Morales has promised to start a programme of land redistribution involving 54,000 square miles in Santa Cruz province which were handed by former President Hugo Banzer to his cronies in the 1970s. The area is approximately 10% of the Bolivian land mass and is at present uncultivated. There have been constant struggles by landless farmers and indigenous people against the large landowners. Morales has also told the Bolivian people that the nationalisation of gas and oil is ‘just the beginning… tomorrow it will be the mines, the forests and all the natural resources’. It is not surprising that his personal approval ratings stand at over 80%.

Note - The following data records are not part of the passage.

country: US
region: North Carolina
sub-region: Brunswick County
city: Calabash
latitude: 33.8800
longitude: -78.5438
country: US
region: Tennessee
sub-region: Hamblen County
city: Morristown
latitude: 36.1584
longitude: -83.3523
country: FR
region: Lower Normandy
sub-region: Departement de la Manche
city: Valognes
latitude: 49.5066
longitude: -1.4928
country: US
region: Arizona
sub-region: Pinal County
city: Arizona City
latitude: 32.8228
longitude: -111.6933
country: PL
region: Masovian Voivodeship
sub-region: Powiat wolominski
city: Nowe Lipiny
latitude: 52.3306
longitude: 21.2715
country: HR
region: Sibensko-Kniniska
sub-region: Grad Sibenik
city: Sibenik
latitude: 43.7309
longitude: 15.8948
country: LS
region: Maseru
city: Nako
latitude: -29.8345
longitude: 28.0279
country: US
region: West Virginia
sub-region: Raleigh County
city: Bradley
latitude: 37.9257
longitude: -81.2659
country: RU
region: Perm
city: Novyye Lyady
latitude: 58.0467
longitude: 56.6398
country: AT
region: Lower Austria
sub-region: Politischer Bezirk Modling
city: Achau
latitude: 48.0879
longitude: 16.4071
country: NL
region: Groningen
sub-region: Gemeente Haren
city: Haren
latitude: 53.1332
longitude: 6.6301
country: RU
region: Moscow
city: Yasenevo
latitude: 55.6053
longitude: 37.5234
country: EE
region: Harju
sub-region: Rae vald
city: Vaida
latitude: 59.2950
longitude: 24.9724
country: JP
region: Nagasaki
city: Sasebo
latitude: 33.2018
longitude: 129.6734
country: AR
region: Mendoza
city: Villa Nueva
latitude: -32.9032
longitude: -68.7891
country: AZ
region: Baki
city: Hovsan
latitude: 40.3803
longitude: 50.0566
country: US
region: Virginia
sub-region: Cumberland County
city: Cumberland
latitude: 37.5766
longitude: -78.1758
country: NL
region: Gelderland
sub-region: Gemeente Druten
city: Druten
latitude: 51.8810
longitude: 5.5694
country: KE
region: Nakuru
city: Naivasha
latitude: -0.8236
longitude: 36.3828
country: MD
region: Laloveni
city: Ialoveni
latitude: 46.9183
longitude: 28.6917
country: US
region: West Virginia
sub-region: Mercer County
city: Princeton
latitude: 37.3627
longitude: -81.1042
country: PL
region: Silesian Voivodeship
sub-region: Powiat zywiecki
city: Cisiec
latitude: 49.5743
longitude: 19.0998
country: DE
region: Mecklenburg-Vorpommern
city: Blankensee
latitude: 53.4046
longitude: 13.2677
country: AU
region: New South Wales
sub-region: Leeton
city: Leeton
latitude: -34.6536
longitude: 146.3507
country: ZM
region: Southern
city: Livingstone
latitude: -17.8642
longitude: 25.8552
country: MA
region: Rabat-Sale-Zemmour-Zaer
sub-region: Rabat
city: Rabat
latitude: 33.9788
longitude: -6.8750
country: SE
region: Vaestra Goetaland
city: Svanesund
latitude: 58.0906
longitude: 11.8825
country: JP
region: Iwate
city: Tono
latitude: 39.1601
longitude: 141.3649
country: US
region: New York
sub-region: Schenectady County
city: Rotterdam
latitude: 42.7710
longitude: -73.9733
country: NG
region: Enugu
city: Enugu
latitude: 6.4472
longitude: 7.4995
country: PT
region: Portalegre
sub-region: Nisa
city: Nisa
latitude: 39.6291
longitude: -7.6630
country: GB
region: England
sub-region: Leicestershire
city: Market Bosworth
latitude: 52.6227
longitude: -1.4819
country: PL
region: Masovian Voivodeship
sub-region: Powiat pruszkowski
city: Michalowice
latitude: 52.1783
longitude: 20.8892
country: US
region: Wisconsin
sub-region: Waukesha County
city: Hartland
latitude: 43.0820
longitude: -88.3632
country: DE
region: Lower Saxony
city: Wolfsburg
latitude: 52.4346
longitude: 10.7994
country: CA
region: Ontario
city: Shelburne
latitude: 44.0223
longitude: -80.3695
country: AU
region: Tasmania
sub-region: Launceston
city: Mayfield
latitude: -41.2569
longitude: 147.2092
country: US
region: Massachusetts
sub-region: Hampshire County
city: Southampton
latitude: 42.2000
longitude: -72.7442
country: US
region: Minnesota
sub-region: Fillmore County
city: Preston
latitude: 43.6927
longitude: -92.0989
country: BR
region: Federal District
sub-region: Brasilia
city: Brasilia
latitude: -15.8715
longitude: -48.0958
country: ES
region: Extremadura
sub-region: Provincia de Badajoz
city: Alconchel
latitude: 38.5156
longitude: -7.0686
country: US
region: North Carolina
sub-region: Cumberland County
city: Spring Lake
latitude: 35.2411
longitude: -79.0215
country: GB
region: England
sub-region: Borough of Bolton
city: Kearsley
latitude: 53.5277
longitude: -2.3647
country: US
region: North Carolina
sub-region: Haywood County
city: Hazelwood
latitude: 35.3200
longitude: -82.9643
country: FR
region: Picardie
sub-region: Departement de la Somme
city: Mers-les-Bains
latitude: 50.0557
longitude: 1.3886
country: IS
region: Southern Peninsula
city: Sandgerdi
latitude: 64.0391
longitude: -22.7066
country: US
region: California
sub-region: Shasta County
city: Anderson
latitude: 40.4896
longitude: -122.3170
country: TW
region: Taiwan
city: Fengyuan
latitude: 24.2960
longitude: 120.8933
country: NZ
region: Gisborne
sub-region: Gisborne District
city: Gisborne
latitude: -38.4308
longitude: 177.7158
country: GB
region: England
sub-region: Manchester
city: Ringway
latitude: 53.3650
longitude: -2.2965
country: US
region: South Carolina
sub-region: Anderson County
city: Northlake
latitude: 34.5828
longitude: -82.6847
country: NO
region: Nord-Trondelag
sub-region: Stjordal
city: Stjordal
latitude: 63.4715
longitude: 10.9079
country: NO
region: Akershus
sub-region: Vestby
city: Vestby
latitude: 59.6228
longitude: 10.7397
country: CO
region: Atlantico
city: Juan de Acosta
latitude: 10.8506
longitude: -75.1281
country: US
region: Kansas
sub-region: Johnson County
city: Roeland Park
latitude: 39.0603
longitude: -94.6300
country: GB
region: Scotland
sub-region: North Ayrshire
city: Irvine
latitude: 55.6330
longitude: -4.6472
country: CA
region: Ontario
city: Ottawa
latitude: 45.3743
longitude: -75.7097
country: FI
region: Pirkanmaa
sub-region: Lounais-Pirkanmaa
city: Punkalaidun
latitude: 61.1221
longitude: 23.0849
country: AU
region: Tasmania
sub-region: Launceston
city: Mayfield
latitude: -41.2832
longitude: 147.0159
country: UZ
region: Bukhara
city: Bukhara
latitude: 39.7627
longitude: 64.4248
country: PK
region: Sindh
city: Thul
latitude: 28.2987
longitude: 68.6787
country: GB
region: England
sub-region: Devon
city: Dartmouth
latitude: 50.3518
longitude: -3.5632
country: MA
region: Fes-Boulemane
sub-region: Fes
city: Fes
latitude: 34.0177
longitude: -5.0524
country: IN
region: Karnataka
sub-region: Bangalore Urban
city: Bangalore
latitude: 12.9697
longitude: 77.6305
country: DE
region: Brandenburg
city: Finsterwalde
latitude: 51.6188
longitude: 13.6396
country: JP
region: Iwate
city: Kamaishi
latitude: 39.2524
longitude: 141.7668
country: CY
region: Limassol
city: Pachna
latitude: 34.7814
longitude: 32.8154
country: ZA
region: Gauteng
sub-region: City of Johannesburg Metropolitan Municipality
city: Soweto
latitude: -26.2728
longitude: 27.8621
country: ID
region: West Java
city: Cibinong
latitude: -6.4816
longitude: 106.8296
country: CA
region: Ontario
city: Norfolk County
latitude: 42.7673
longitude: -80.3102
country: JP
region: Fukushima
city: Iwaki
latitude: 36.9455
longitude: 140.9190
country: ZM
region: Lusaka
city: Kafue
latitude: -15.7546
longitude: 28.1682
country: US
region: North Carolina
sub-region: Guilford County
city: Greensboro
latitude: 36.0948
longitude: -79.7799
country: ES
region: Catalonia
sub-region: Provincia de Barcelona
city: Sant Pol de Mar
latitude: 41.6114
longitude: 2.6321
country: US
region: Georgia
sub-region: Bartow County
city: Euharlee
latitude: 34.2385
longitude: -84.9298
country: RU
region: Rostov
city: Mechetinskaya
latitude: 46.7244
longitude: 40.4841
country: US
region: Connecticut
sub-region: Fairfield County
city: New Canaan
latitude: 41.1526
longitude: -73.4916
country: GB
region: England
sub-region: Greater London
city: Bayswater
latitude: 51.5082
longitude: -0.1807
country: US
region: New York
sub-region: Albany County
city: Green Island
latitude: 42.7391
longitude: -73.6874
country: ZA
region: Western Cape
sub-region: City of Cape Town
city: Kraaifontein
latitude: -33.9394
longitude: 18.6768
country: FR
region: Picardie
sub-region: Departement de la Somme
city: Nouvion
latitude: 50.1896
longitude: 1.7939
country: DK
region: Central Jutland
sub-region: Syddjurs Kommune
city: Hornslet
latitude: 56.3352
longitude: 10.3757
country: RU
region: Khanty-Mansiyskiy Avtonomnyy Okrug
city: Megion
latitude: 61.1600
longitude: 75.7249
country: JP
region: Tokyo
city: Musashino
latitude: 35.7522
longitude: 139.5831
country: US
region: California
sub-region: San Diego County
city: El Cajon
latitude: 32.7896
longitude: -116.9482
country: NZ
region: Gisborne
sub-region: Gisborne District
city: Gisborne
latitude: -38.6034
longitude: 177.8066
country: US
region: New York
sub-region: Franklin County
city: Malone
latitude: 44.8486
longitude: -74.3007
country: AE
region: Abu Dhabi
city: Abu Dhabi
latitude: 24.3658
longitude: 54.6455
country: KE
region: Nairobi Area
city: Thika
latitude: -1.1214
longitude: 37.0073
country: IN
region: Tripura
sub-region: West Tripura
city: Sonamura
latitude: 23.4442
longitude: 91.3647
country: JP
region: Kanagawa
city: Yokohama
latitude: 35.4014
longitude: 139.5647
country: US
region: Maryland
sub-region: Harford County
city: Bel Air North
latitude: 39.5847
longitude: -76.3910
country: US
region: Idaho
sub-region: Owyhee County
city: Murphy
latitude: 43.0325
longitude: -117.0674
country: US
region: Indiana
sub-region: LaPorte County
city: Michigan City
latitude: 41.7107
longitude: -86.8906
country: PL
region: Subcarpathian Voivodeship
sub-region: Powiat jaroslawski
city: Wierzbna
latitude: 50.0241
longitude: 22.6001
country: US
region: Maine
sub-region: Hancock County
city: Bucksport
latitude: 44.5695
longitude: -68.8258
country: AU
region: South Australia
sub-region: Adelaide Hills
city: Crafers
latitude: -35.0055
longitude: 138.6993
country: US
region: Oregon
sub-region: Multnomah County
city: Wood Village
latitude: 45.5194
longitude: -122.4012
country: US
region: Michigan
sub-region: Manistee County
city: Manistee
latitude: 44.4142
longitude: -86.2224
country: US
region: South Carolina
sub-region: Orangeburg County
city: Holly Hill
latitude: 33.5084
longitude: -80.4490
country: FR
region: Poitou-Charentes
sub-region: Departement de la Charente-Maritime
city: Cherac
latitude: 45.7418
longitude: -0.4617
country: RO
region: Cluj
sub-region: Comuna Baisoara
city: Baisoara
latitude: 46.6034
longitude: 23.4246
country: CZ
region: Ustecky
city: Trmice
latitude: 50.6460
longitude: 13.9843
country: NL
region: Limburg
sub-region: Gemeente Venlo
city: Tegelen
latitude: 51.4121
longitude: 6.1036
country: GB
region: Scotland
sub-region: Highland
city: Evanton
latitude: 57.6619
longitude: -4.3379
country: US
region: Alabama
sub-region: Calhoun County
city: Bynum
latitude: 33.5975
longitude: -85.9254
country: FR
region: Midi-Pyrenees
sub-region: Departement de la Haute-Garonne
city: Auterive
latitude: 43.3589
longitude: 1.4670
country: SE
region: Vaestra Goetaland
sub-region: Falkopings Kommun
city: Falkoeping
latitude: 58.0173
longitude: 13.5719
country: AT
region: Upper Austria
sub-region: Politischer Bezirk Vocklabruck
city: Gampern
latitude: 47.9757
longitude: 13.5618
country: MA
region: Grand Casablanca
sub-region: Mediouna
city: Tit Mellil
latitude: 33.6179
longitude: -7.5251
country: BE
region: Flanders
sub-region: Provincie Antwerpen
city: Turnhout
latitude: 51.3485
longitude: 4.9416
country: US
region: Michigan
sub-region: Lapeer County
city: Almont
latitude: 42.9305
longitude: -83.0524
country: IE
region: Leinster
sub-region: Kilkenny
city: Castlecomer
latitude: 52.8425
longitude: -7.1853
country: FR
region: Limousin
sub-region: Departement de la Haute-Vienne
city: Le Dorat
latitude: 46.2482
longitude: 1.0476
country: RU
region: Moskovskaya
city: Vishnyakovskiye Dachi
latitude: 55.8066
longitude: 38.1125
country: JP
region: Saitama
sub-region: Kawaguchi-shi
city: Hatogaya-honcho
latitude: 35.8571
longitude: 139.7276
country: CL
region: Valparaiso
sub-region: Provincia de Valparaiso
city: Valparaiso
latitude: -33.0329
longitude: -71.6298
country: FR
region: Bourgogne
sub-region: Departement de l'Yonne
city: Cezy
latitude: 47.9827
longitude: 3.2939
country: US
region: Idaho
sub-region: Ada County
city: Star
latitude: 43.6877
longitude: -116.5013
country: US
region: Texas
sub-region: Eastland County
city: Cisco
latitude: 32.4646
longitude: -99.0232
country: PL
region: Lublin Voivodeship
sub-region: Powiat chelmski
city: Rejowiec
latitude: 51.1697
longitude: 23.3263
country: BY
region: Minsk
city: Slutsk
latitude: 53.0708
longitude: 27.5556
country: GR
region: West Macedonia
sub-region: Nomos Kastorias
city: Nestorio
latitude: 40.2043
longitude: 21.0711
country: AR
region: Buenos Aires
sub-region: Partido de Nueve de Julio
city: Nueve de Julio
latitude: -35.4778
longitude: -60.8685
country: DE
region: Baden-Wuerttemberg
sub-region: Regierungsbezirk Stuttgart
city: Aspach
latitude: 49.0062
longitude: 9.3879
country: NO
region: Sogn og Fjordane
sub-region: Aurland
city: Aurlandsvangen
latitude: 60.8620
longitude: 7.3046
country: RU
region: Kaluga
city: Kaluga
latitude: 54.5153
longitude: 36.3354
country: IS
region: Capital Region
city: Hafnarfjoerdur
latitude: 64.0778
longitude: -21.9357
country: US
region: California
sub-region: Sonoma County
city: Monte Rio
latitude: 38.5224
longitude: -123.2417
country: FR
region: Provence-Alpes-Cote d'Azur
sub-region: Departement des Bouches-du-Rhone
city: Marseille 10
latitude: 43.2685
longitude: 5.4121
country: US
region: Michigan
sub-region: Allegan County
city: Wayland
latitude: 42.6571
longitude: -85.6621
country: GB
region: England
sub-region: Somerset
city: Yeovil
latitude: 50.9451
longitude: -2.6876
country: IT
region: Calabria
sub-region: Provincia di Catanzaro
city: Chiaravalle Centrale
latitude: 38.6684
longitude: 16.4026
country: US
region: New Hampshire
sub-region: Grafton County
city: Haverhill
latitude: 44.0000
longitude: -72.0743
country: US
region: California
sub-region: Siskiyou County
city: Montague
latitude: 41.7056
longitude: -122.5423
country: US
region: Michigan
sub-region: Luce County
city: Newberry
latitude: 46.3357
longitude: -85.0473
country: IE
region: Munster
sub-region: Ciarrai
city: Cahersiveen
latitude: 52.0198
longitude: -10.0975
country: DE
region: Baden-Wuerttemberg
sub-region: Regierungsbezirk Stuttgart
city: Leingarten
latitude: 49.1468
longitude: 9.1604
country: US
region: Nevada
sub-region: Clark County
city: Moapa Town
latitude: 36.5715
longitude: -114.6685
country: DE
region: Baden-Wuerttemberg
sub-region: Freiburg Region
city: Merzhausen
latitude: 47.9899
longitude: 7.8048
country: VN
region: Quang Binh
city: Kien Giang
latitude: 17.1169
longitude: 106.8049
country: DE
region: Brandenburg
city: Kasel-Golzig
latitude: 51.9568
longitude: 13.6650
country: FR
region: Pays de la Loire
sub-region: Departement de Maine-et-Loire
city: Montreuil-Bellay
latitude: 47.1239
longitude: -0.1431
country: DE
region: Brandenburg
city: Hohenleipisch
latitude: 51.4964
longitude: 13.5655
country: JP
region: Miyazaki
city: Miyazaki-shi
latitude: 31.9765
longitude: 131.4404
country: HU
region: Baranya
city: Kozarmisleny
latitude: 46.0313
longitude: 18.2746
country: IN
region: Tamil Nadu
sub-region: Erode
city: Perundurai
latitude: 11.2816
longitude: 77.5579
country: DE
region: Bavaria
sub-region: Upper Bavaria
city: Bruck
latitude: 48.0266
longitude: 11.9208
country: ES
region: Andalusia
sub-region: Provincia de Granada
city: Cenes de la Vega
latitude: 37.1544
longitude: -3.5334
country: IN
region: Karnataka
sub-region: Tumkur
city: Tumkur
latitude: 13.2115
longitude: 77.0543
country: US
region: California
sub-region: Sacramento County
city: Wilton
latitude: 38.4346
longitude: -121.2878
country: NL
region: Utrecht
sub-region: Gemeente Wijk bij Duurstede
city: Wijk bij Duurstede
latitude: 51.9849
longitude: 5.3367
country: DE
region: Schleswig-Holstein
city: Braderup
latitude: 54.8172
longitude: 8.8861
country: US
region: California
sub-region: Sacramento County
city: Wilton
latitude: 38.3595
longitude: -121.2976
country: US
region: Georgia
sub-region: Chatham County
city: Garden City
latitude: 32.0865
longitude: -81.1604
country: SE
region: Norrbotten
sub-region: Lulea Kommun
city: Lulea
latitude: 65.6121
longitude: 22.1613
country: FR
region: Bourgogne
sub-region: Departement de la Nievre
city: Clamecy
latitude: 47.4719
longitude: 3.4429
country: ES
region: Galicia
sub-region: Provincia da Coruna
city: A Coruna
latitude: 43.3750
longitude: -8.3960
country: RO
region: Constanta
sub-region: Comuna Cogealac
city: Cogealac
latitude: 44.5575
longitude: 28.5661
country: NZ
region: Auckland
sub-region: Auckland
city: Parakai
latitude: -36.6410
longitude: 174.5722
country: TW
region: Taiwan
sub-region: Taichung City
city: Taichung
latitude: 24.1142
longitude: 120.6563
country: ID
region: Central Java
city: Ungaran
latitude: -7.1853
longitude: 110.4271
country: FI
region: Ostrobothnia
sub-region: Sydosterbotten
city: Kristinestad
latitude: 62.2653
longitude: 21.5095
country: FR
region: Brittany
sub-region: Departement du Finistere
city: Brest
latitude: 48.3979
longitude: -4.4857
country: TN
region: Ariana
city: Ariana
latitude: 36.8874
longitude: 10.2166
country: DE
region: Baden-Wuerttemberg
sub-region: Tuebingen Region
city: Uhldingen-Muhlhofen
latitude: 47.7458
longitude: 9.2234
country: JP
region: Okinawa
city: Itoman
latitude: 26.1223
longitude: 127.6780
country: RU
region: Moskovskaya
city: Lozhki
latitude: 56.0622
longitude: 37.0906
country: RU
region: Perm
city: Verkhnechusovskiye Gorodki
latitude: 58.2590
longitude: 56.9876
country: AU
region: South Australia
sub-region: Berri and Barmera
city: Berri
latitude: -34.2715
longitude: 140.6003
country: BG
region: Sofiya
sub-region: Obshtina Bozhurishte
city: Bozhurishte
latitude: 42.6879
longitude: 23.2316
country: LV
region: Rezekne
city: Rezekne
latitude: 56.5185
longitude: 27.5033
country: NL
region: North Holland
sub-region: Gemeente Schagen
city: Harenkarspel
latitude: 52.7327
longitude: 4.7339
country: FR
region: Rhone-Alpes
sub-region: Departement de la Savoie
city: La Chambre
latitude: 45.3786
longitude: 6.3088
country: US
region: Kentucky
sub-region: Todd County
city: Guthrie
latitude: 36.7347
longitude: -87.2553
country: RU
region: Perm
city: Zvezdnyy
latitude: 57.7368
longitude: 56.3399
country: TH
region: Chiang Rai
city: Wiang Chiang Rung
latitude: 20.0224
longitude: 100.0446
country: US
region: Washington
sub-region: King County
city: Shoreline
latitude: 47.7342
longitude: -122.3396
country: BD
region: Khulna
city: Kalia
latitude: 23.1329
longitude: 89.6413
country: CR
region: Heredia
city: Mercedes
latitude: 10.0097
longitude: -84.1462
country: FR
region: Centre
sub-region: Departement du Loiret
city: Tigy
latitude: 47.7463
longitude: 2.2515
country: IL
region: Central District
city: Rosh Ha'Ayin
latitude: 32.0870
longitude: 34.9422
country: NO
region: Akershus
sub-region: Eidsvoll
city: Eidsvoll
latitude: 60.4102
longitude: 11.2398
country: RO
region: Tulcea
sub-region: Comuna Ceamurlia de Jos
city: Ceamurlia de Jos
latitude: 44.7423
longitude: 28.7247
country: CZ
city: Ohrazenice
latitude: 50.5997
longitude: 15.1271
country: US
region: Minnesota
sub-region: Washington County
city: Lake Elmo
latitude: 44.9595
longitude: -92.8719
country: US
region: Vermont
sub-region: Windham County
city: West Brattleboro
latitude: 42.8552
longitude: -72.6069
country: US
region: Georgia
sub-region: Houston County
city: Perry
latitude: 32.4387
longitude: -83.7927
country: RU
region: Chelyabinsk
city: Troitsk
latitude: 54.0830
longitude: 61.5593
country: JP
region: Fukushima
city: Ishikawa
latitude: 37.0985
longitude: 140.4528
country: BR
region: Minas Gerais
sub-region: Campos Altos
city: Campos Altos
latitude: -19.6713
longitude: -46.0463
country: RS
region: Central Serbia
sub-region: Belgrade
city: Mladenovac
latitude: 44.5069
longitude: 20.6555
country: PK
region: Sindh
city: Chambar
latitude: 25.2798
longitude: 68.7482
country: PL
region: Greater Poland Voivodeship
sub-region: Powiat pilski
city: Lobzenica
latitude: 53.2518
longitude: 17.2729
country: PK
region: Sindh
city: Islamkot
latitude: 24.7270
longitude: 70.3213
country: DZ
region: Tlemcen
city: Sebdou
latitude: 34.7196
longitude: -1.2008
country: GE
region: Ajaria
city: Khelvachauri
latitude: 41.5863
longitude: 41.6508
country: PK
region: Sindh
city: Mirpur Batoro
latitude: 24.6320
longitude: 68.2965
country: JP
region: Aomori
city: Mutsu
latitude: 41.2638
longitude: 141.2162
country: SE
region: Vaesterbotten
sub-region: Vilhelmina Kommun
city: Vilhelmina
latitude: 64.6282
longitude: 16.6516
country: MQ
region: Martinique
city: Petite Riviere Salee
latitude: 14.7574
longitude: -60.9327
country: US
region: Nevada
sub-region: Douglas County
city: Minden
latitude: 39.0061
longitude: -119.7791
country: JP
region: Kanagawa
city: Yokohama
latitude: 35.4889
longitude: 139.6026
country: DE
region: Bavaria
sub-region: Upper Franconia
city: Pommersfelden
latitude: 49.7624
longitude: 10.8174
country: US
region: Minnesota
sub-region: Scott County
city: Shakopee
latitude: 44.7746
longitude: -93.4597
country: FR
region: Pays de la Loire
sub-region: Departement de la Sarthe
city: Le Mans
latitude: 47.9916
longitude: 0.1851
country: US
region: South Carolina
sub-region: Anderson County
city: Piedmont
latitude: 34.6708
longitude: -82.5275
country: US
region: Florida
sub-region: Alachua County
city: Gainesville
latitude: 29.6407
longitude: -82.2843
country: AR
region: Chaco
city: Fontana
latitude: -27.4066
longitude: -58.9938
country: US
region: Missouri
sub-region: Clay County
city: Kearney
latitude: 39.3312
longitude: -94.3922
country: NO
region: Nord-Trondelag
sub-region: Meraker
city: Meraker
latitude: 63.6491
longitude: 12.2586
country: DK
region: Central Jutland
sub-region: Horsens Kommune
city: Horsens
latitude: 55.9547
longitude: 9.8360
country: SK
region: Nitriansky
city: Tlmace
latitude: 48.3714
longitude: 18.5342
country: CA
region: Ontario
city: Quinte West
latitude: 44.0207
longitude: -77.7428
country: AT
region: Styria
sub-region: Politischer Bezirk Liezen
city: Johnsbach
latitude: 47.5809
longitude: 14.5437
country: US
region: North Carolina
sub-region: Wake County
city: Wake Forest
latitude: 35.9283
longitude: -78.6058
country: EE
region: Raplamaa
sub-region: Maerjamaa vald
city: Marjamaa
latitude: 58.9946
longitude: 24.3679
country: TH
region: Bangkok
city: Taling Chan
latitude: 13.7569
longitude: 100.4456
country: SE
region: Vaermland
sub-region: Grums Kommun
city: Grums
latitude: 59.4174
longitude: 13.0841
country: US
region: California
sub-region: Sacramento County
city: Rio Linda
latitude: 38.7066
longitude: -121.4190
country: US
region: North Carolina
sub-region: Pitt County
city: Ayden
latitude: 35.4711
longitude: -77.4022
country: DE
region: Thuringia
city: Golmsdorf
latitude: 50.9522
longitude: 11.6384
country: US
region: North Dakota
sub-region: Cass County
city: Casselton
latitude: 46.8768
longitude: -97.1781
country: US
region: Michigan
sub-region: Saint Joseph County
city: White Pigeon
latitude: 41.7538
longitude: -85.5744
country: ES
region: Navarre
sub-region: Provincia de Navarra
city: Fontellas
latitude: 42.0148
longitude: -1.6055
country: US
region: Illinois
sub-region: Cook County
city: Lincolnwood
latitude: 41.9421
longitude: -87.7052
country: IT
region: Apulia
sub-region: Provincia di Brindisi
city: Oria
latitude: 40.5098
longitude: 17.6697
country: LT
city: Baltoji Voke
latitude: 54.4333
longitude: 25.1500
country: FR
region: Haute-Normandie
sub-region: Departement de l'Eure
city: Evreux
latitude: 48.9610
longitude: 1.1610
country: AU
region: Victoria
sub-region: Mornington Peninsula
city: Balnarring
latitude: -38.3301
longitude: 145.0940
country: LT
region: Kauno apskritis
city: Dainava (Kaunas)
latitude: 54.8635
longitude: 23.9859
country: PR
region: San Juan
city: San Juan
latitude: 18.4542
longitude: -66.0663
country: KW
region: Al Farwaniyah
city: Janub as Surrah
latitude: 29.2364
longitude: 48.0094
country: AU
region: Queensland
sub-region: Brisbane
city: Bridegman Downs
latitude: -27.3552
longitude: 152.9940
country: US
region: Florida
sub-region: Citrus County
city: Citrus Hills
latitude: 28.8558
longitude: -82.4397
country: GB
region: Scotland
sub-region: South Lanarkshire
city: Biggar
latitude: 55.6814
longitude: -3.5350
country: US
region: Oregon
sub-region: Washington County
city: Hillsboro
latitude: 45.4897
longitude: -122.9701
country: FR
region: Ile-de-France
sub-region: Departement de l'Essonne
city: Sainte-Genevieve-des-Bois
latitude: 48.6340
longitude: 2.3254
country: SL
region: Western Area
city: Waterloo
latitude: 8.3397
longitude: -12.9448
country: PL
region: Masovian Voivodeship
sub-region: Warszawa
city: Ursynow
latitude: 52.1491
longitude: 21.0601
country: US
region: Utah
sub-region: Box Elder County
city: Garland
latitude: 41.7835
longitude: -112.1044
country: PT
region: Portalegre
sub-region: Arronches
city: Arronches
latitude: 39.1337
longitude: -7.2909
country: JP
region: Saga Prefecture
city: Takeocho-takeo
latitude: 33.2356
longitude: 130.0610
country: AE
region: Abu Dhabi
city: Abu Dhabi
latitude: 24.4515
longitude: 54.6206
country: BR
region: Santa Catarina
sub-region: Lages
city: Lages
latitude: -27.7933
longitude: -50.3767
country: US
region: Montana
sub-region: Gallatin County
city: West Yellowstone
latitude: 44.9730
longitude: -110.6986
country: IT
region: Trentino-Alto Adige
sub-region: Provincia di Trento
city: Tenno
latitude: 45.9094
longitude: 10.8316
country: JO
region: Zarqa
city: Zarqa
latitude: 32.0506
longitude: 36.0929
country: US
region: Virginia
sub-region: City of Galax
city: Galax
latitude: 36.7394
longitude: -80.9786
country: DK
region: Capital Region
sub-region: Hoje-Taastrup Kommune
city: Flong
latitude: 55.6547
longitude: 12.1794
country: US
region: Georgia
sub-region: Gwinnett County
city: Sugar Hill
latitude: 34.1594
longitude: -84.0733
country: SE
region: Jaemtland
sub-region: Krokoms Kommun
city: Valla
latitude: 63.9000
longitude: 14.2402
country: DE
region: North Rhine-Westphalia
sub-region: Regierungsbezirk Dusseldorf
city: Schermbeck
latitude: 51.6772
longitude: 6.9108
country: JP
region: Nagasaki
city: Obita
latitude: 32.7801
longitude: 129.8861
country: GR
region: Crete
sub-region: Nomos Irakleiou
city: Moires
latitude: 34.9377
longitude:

On 15 May the Bolivian government ordered Spain’s BBVA and Switzerland’s Zurich to hand over state-owned shares they were managing in three energy companies, worth $1.5bn. This followed a period of non-co-operation by the companies involved. These energy companies are Andina SA, a subsidiary of Repsol, Chaco SA, owned by BP and BG (the former British Gas) and Transredes, owned by Shell. Both BBVA and Zurich had resisted the Bolivian government, shamelessly demanding compensation for assets they did not own. Now they are threatening legal action. Petroleos de Venezuela meanwhile has promised to invest $1.5 billion in support of YPFB. The confrontation continues.